→ Exercise directions
Leaving out pictures, output exactly the lines below from the one that has "14: (481, 257)" through the one that has "45: (920, 113)", and nothing else.

→ Available data
__________________________________________________

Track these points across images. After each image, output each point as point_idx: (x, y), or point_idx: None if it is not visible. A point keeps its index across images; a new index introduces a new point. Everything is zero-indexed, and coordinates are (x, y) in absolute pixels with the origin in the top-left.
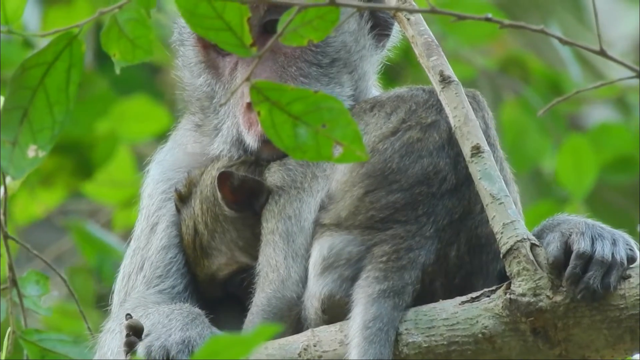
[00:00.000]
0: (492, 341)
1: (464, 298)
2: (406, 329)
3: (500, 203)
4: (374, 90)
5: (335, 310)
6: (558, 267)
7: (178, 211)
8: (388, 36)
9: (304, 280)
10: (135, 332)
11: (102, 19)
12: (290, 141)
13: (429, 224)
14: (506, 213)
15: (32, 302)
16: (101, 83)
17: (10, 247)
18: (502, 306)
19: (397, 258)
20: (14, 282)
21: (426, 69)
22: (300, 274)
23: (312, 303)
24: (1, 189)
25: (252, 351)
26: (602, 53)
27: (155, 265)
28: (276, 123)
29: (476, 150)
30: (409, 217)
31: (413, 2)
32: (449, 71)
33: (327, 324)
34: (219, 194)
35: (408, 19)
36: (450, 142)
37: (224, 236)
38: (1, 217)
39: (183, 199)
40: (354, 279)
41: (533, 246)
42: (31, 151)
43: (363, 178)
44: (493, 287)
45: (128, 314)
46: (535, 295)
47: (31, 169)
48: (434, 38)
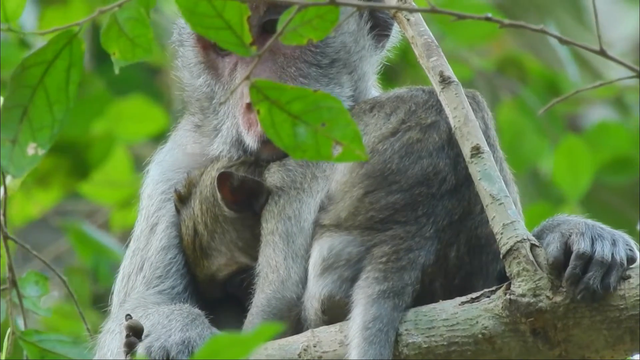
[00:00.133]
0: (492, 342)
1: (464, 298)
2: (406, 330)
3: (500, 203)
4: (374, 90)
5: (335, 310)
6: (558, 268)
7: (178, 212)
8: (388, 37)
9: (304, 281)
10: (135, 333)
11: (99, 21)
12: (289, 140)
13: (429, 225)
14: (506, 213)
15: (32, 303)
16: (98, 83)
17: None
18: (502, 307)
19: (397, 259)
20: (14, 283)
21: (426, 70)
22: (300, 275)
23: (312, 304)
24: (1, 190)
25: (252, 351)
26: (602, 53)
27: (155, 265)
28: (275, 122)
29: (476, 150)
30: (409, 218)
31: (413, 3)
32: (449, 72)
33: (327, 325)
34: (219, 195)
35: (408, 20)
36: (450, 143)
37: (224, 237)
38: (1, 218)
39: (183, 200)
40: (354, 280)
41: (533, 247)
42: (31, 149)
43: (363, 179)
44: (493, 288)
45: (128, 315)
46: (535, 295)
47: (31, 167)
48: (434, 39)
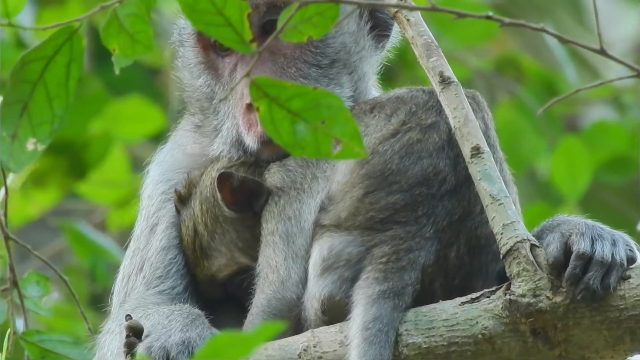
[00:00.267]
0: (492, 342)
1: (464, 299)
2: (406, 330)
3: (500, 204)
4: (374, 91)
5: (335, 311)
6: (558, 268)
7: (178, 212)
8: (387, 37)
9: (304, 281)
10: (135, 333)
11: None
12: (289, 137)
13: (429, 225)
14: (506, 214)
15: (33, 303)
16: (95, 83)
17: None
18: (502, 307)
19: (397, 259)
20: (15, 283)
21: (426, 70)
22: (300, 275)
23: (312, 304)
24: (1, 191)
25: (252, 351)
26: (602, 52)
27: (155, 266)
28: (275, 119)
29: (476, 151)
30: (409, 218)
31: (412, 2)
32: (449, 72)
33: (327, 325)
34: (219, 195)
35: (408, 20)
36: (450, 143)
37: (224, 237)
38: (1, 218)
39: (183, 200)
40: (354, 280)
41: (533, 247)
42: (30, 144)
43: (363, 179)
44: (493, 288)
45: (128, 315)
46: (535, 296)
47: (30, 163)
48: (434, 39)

__________________________________________________

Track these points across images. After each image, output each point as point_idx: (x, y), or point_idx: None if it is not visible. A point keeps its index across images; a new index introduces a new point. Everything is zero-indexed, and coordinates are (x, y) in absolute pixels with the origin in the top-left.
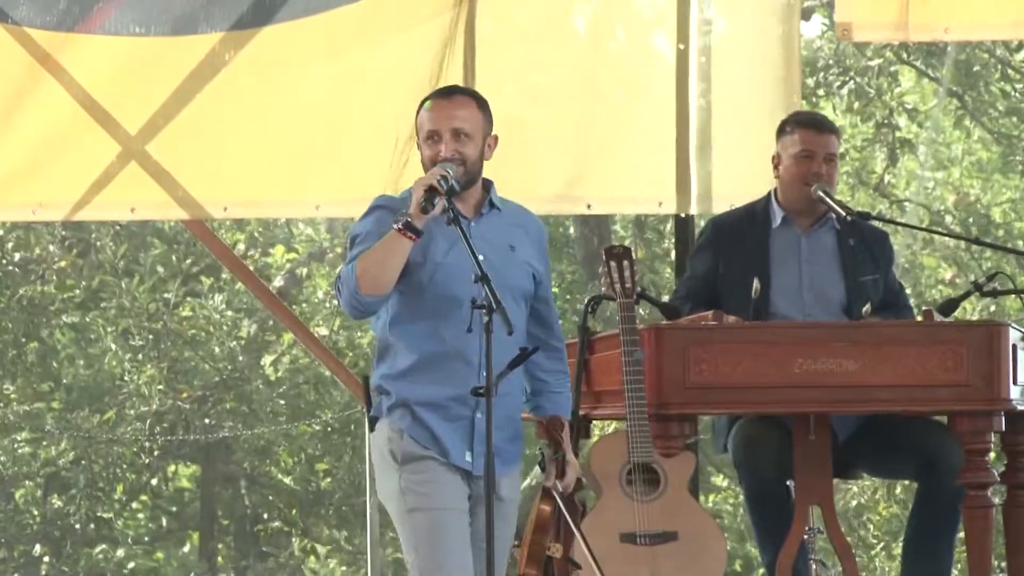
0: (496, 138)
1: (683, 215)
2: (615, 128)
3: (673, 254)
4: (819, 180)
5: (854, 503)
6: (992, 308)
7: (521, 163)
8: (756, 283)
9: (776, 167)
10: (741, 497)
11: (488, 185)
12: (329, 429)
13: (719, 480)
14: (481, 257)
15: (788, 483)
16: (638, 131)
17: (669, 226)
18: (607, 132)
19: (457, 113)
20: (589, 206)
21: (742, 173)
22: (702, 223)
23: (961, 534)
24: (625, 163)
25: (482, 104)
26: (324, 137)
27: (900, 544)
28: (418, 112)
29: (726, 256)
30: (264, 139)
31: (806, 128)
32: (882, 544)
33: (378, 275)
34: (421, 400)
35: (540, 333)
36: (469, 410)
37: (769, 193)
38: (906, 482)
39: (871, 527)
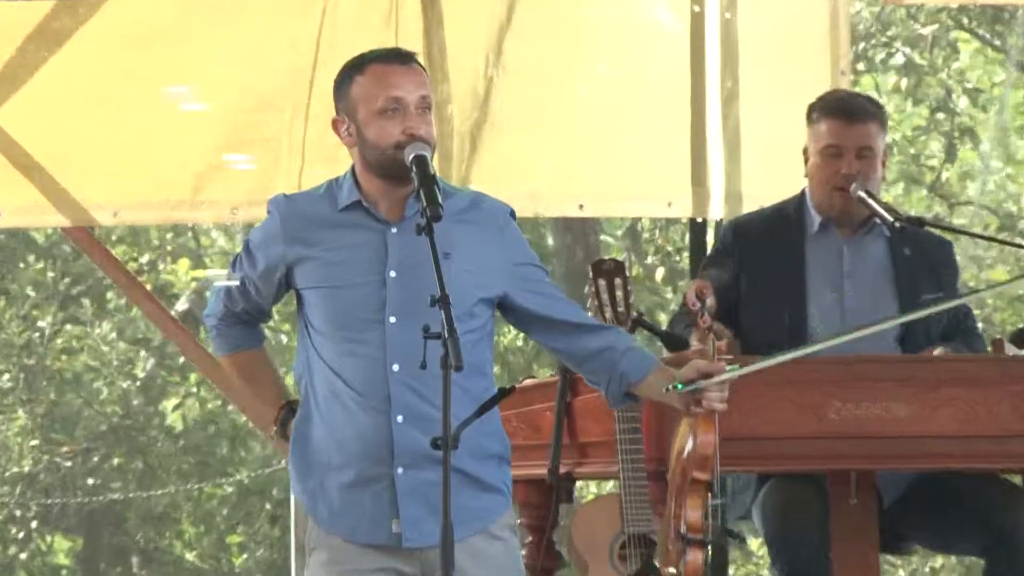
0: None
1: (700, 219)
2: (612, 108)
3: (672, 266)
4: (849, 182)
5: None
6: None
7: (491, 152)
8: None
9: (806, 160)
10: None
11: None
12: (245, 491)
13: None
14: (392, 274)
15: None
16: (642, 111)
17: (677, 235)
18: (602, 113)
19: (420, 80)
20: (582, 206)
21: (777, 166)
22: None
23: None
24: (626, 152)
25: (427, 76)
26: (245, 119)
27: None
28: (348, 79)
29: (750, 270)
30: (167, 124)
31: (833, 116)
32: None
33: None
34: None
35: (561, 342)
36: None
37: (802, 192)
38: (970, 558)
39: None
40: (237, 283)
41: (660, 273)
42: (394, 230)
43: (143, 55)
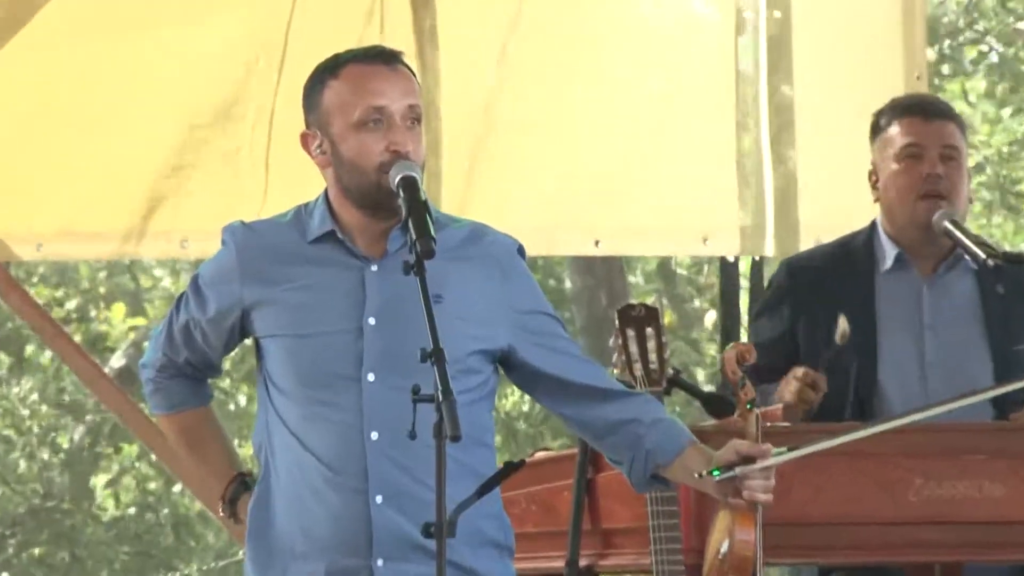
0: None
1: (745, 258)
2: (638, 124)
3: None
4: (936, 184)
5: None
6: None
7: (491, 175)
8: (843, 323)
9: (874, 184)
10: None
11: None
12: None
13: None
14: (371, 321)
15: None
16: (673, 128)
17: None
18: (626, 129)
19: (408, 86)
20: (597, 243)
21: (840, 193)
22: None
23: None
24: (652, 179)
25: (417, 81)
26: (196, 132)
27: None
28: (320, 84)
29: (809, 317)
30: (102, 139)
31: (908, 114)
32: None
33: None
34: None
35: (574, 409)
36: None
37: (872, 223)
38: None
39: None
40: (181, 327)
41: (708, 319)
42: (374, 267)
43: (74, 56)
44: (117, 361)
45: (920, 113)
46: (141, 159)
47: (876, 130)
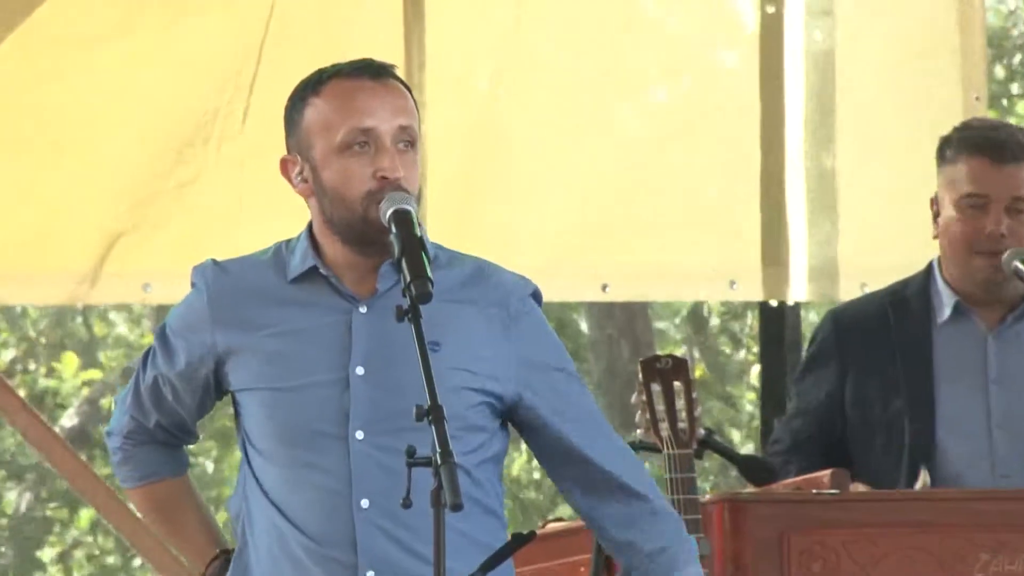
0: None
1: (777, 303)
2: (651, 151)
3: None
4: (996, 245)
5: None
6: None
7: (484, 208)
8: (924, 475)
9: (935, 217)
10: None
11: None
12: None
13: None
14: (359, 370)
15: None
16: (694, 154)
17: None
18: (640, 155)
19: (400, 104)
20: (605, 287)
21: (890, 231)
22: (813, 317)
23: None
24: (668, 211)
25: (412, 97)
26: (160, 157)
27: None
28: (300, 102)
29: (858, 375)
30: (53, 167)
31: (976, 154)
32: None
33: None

__________________________________________________

→ Completed exercise
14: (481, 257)
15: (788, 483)
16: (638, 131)
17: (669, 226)
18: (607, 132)
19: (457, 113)
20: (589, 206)
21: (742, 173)
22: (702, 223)
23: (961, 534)
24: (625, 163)
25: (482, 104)
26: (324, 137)
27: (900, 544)
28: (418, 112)
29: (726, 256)
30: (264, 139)
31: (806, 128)
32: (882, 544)
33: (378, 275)
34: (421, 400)
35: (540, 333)
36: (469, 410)
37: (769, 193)
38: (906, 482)
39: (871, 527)
0: None
1: (700, 219)
2: (612, 108)
3: (672, 266)
4: (849, 182)
5: None
6: None
7: (491, 152)
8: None
9: (806, 160)
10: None
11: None
12: (245, 491)
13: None
14: (392, 274)
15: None
16: (642, 111)
17: (677, 235)
18: (602, 113)
19: (420, 80)
20: (582, 206)
21: (777, 166)
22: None
23: None
24: (626, 152)
25: (427, 76)
26: (245, 119)
27: None
28: (348, 79)
29: (750, 270)
30: (167, 124)
31: (833, 116)
32: None
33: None
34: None
35: (561, 342)
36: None
37: (802, 192)
38: (970, 558)
39: None
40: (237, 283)
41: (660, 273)
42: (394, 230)
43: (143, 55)
0: None
1: (745, 258)
2: (638, 124)
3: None
4: (936, 184)
5: None
6: None
7: (491, 175)
8: (843, 323)
9: (874, 184)
10: None
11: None
12: None
13: None
14: (371, 321)
15: None
16: (673, 128)
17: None
18: (626, 129)
19: (408, 86)
20: (597, 243)
21: (840, 193)
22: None
23: None
24: (652, 179)
25: (417, 81)
26: (196, 132)
27: None
28: (320, 84)
29: (809, 317)
30: (102, 139)
31: (908, 114)
32: None
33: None
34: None
35: (574, 409)
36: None
37: (872, 223)
38: None
39: None
40: (181, 327)
41: (708, 319)
42: (374, 267)
43: (74, 56)
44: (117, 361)
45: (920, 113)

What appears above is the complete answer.